The latest chapter in the Chinese debt crisis: what happens to Hywin Holdings

Hywin Wealth Management, a Chinese distributor of real estate wealth management products, said it is reselling its outstanding assets and will provide detailed resolution plans to all investors by the end of the month.
The announcement came following the Shanghai-based company's failure to pay for some investment products distributed at a time of crisis in the Chinese real estate sector.
No details have been leaked regarding the figures at stake.
Hywin, whose products are mostly invested in real estate, had announced in recent days that it had not been able to satisfy customers' refund requests.
He then set up a special task force to come up with a treatment plan in a race against time.
Meanwhile, shares of Hywin Holdings, its parent company listed on the Nasdaq, in the United States, fell by almost 60%.
The latter, to reassure investors, stated that its projects “have been delayed due to a declining economy”, and that a special investigative committee was established to “proactively coordinate stakeholders in planning solutions ”.
read also Prices too low: China's latest problem is called deflation What's happening in China: spotlight on Hywin Wealth Management Hywin Holdings began operating in late 2006 through Hywin Wealth Management.
Over the years, its website says, the company has provided asset allocation and wealth management services to more than 146,000 high-net-worth individuals and institutions.
Specifically, Hywin Wealth has more than 2,500 employees and offers wealth management and advisory services.
It is a relatively small player in China's $3 trillion shadow banking sector.
The company, which had ties to real estate developer China Evergrande Group, had $1.2 billion in assets under management and reported total assets of $328 million as of June 2023, according to a filing with the U.S.
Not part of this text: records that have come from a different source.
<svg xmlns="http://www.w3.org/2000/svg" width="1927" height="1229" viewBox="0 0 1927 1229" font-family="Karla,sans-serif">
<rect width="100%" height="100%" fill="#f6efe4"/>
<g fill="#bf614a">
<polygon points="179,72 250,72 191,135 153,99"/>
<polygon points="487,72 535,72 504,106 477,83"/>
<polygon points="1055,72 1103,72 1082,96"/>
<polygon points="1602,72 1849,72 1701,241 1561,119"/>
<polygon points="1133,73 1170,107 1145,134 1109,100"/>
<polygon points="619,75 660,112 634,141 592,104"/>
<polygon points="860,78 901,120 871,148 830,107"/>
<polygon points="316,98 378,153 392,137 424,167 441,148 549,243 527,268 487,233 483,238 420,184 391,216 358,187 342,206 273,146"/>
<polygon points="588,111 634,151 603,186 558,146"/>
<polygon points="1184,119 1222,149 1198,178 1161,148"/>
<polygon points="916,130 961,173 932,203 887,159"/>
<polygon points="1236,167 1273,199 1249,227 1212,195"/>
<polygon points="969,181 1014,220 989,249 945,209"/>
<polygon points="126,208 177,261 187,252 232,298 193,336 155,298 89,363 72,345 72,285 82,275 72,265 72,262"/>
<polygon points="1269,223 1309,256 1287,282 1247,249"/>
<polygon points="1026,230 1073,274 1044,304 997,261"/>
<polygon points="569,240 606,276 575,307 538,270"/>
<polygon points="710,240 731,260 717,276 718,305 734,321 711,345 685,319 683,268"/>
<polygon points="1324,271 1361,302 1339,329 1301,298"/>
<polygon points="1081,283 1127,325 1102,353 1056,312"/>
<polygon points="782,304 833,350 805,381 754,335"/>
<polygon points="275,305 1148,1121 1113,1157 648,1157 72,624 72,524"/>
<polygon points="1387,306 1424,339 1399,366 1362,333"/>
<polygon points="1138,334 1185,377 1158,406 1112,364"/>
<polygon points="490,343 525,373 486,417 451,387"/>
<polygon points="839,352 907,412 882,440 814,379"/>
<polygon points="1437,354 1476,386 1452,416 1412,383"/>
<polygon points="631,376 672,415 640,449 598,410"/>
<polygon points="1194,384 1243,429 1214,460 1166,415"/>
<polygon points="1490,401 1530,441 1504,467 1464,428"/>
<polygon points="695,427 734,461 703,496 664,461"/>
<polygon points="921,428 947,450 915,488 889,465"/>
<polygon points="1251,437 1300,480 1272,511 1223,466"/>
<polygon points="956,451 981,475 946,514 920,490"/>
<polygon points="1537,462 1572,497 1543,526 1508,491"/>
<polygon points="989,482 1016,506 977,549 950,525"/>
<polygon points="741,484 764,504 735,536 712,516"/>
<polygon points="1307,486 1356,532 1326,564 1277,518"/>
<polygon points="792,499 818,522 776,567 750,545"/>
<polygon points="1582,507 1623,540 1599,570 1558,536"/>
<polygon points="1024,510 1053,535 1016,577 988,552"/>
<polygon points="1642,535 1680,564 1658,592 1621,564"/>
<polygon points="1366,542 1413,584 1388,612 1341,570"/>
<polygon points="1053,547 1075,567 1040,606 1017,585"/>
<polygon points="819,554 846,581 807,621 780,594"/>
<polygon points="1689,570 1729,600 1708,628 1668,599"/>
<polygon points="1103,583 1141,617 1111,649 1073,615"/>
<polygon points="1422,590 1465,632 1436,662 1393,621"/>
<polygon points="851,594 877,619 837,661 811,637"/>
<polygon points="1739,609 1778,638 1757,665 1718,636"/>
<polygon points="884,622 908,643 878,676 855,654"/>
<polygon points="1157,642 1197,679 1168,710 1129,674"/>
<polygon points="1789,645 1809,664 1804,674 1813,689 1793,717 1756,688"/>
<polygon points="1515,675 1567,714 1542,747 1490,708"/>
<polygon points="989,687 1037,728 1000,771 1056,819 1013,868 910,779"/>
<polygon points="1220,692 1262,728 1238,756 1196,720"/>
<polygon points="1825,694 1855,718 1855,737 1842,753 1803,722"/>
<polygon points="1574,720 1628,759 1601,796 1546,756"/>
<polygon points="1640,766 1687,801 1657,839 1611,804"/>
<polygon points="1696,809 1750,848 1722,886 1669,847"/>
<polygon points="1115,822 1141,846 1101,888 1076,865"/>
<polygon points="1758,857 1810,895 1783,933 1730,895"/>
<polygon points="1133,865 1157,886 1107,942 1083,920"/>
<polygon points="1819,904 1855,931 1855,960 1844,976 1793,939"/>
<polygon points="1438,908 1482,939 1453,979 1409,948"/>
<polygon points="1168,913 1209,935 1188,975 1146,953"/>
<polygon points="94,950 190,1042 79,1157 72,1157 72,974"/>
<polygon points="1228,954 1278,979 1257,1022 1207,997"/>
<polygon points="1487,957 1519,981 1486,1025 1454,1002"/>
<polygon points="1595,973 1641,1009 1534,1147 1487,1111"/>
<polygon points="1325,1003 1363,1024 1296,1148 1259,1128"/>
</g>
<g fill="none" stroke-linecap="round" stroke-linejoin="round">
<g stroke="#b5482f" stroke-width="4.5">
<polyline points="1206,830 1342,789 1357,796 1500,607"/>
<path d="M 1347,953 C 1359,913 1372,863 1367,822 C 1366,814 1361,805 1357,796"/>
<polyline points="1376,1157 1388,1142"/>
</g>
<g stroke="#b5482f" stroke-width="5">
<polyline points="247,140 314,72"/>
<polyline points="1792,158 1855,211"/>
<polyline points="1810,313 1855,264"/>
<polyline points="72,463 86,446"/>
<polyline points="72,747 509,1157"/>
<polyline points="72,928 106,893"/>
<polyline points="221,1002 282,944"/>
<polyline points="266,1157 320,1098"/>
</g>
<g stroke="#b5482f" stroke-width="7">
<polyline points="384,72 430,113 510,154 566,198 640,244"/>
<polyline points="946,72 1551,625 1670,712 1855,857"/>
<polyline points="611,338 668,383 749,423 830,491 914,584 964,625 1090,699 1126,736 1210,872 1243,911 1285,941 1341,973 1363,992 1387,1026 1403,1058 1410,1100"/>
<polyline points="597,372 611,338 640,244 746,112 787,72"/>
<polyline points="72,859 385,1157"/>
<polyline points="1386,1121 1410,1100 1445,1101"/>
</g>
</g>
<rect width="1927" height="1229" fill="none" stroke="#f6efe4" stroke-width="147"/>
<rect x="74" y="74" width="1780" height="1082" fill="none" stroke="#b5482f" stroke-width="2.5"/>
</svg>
Securities and Exchange Commission.
“In accordance with the latest regulatory policy and industry guidance, Hywin Wealth has volunteered to retire and resolve our existing assets.
We will inform everyone about the relevant solutions by the end of the month and we hope that people will refrain from believing and spreading rumors,” reads a statement issued by the group on December 17.
read also Economy and national security: what Xi's purges reveal The links between the real estate sector and asset management A hypothetical default of Hywin Wealth should not have the same consequences as other previously failed asset management companies, such as Zhongzhi.
This, however, demonstrates a key aspect of the economic crisis that has hit China: the intertwining, much deeper than one could have imagined, between the aforementioned Chinese asset management industry and the real estate sector.
Not surprisingly, a company prospectus describes Hywin Holdings as one of China's largest third-party asset management companies, as well as the country's leading provider of real estate-related fixed income products.
Hywin Holdings products used to primarily finance real estate projects developed by Evergrande, Sunac and other large developers, with maturities ranging from six months to three years.
The company's announcement, therefore, triggered new worries among Chinese investors, already shaken last month by shadow banking giant Zhongzhi Enterprise Group, which had warned of a serious insolvency after one of its trustee affiliates failed to make payments on high-performance products.
A subsequent criminal investigation into the firm, which had used families' savings to invest in multiple areas – including real estate – could now potentially inflict tens of billions of dollars in losses on those same investors.
The Hywin grain, therefore, is yet another flashing light that has appeared in a dashboard (read: Chinese economic system) that needs to be fine-tuned.